═════ PASSAGE SHOWN ═════

GDPR Fine of €123m for Marriott following Massive Data Breach

The Information Commissioner’s Office (ICO), the data authority in the United Kingdom, has revealed that it plans to sanction a $123,705,870 General Data Protection Regulation fine on the Marriott hotel group in relation to the 2018 data breach that saw the details of 339 million hotel guests compromised.

This is the second large fine to be revealed by ICO this week following Monday’s announcement that British Airways faces potential €200 million GDPR fine in relation to a data breach that also took place in 2018.

Marriott revealed, in November 2018, that cybercriminals had been accessing their Starwood guest reservation database since 2014. While it was first thought that up to 500 million guests were impacted by the data breach, this number was later revised down to 383 million following a more in-depth investigation.

That investigation revealed that the data breach had obtained 383 million guest records, 18.5 million encrypted passport numbers, 5.25 million unencrypted passport numbers, 9.1 million encrypted payment card numbers and 385,000 card numbers that were still active when the breach occurred. ICO also revealed that approximately 30 million of the hacked guest records belonged to residents of 31 countries in the European Economic Area, 7 million of which were belonging to residents of the United Kingdom.

═════

Reproduce the full article on the GDPR fine against Marriott word for word, leaving nothing out.

═════ DATA BELOW ═════

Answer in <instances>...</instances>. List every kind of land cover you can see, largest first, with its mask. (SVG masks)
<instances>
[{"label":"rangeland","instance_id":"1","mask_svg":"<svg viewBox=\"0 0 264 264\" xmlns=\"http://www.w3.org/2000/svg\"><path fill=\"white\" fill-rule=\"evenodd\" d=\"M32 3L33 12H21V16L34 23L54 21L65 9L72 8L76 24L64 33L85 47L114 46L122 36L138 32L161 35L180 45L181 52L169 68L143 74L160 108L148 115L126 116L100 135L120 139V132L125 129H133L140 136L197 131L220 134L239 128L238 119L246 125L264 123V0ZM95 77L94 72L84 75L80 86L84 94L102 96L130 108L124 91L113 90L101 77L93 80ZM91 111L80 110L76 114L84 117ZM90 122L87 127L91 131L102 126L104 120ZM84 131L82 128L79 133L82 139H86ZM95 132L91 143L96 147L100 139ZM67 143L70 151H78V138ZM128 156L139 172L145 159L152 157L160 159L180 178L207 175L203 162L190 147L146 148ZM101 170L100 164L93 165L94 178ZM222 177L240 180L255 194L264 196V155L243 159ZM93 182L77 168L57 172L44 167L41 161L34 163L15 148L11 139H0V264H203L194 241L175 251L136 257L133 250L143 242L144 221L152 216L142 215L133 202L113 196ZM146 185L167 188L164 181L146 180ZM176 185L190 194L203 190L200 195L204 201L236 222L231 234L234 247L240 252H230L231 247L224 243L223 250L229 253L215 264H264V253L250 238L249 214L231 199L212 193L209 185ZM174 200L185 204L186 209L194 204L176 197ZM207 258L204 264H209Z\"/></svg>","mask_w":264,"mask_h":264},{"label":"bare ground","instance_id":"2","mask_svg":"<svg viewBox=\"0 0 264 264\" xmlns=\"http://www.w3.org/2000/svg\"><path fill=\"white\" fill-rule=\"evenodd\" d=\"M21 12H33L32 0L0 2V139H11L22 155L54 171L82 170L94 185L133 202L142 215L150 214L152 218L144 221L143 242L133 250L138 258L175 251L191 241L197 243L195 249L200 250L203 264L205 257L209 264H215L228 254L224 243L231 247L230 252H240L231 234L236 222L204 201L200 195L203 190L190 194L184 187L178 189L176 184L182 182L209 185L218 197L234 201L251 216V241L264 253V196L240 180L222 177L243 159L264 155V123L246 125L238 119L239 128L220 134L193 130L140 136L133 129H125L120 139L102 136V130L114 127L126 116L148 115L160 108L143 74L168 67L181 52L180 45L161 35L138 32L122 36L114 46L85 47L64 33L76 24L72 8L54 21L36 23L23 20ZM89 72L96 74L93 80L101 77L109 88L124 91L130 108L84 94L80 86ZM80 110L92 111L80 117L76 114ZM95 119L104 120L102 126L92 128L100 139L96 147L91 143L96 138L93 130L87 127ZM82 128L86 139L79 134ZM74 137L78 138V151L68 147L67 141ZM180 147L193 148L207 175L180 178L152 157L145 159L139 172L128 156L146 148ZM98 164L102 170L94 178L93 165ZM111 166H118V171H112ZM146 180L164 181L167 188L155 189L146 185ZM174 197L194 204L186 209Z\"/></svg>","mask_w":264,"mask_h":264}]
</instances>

═════

- OUTPUT OF THE TASK:
GDPR Fine of €123m for Marriott following Massive Data Breach

The Information Commissioner’s Office (ICO), the data authority in the United Kingdom, has revealed that it plans to sanction a $123,705,870 General Data Protection Regulation fine on the Marriott hotel group in relation to the 2018 data breach that saw the details of 339 million hotel guests compromised.

This is the second large fine to be revealed by ICO this week following Monday’s announcement that British Airways faces potential €200 million GDPR fine in relation to a data breach that also took place in 2018.

Marriott revealed, in November 2018, that cybercriminals had been accessing their Starwood guest reservation database since 2014. While it was first thought that up to 500 million guests were impacted by the data breach, this number was later revised down to 383 million following a more in-depth investigation.

That investigation revealed that the data breach had obtained 383 million guest records, 18.5 million encrypted passport numbers, 5.25 million unencrypted passport numbers, 9.1 million encrypted payment card numbers and 385,000 card numbers that were still active when the breach occurred. ICO also revealed that approximately 30 million of the hacked guest records belonged to residents of 31 countries in the European Economic Area, 7 million of which were belonging to residents of the United Kingdom.